Seat Time


When used in the context of education reform, the term seat time refers to the use of academic credits based on the 120-hour Carnegie unit. The term is typically a derogatory reference to the perception that course credits more accurately measure “seat time”—i.e., the amount of time students have sat in a classroom—than what students have actually learned or failed to learn. For example, high school students typically earn credit by passing a course, but a passing grade may be an A or it may be a D, suggesting that the awarded credit is based on a spectrum of learning expectations—with some students learning more and others learning less—rather than on the same high expectations being applied to all students equally.
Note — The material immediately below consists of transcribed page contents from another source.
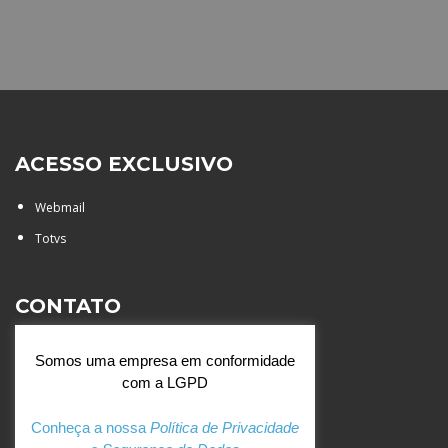
ACESSO EXCLUSIVO
Webmail
Totvs
CONTATO
Rua Agostinianos, 88 - Jd.
Somos uma empresa em conformidade
Santa Catarina - São José do
com a LGPD
Rio Preto (SP)
+55 (17) 3354 7000
Conheça a nossa
Política de Privacidade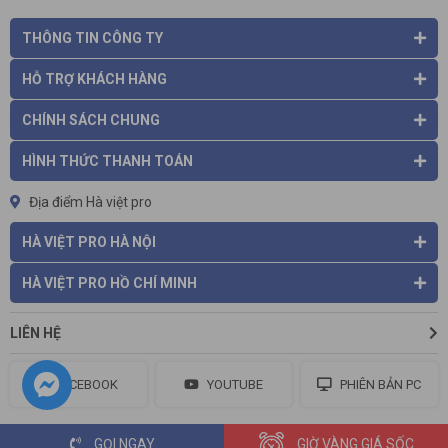
THÔNG TIN CÔNG TY
HỖ TRỢ KHÁCH HÀNG
CHÍNH SÁCH CHUNG
HÌNH THỨC THANH TOÁN
Địa điểm Hà việt pro
HÀ VIỆT PRO HÀ NỘI
HÀ VIỆT PRO HỒ CHÍ MINH
LIÊN HỆ
FACEBOOK
YOUTUBE
PHIÊN BẢN PC
GỌI NGAY
GIỜ VÀNG GIÁ SỐC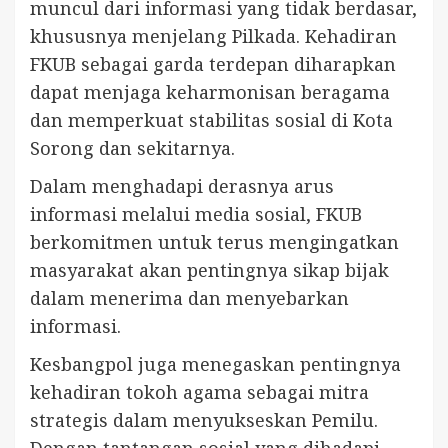
muncul dari informasi yang tidak berdasar,
khususnya menjelang Pilkada. Kehadiran
FKUB sebagai garda terdepan diharapkan
dapat menjaga keharmonisan beragama
dan memperkuat stabilitas sosial di Kota
Sorong dan sekitarnya.
Dalam menghadapi derasnya arus
informasi melalui media sosial, FKUB
berkomitmen untuk terus mengingatkan
masyarakat akan pentingnya sikap bijak
dalam menerima dan menyebarkan
informasi.
Kesbangpol juga menegaskan pentingnya
kehadiran tokoh agama sebagai mitra
strategis dalam menyukseskan Pemilu.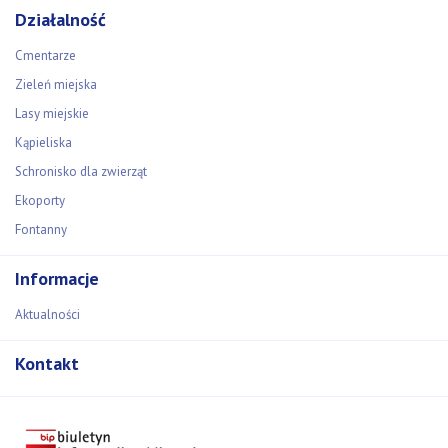
Działalność
Cmentarze
Zieleń miejska
Lasy miejskie
Kąpieliska
Schronisko dla zwierząt
Ekoporty
Fontanny
Informacje
Aktualności
Kontakt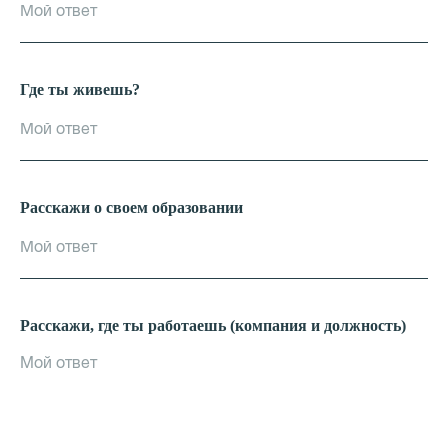
Где ты живешь?
Расскажи о своем образовании
Расскажи, где ты работаешь (компания и должность)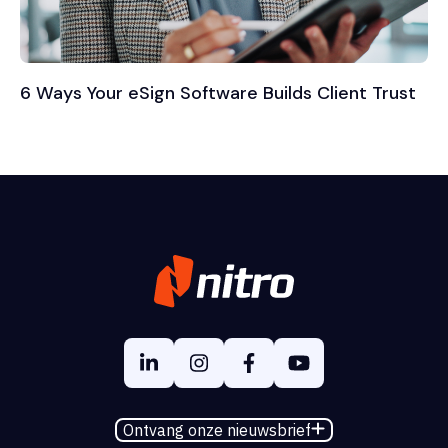
6 Ways Your eSign Software Builds Client Trust
Ontvang onze nieuwsbrief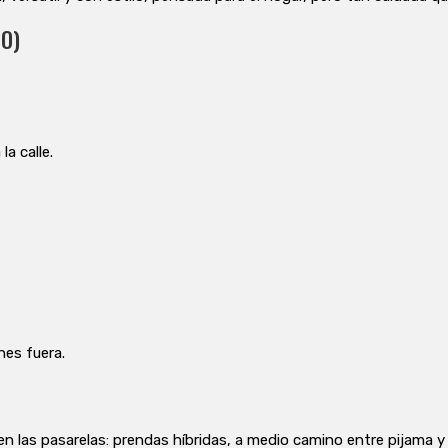
NO)
la calle.
nes fuera.
n las pasarelas: prendas híbridas, a medio camino entre pijama 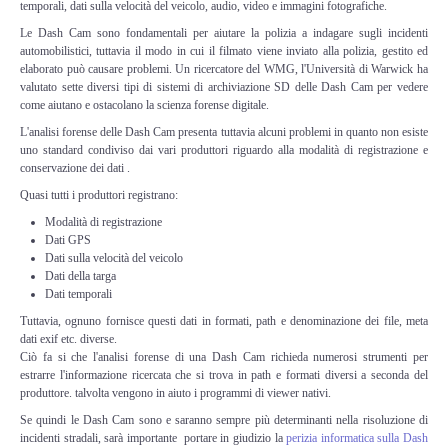
temporali, dati sulla velocità del veicolo, audio, video e immagini fotografiche.
Copia/Acquisizione Forense Web
Le
Dash Cam
sono fondamentali per aiutare la polizia a indagare sugli incidenti
automobilistici, tuttavia il modo in cui il filmato viene inviato alla polizia, gestito ed
Indagini persone scomparse
elaborato può causare problemi. Un ricercatore del WMG, l'Università di Warwick ha
valutato sette diversi tipi di sistemi di archiviazione SD delle
Dash Cam
per vedere
come aiutano e ostacolano la scienza forense digitale.
Remote Digital Forensics
L'analisi forense delle
Dash Cam
presenta tuttavia alcuni problemi in quanto non esiste
uno standard condiviso dai vari produttori riguardo alla modalità di registrazione e
Acquisizione Forense remota
conservazione dei dati .
Quasi tutti i produttori registrano:
Sblocco PIN Smartphone
Modalità di registrazione
Dati GPS
Recupero dati
Dati sulla velocità del veicolo
Dati della targa
Dati temporali
Prevenzione Frode
Tuttavia, ognuno fornisce questi dati in formati, path e denominazione dei file, meta
dati exif etc. diverse.
Ciò fa si che l'analisi forense di una
CYBER SECURITY
Dash Cam
richieda numerosi strumenti per
estrarre l'informazione ricercata che si trova in path e formati diversi a seconda del
produttore. talvolta vengono in aiuto i programmi di viewer nativi.
Security Management
Se quindi le Dash Cam sono e saranno sempre più determinanti nella risoluzione di
incidenti stradali, sarà importante portare in giudizio la
perizia informatica sulla Dash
And since grades may be calculated differently from school to school or teacher to teacher, and they may be based on highly divergent learning expectations (i.e., some courses may be “harder” and others “easier”), it’s may be possible for students to pass their courses, earn credits, and receive a diploma without acquiring important knowledge and skills.

Critics of “seat time” typically argue that if credits are not based on some form of consistently applied learning standards—expectations for what students should know and be able to do at a particular stage of their education—then it becomes difficult to determine what students have learned or failed to learn. Some educators and education reformers argue that strategies such as proficiency-based learning and demonstrations of learning, among others, provide more valid and reliable ways to determine what students have learned, whether they should be promoted to the next grade level, and whether they should receive a diploma.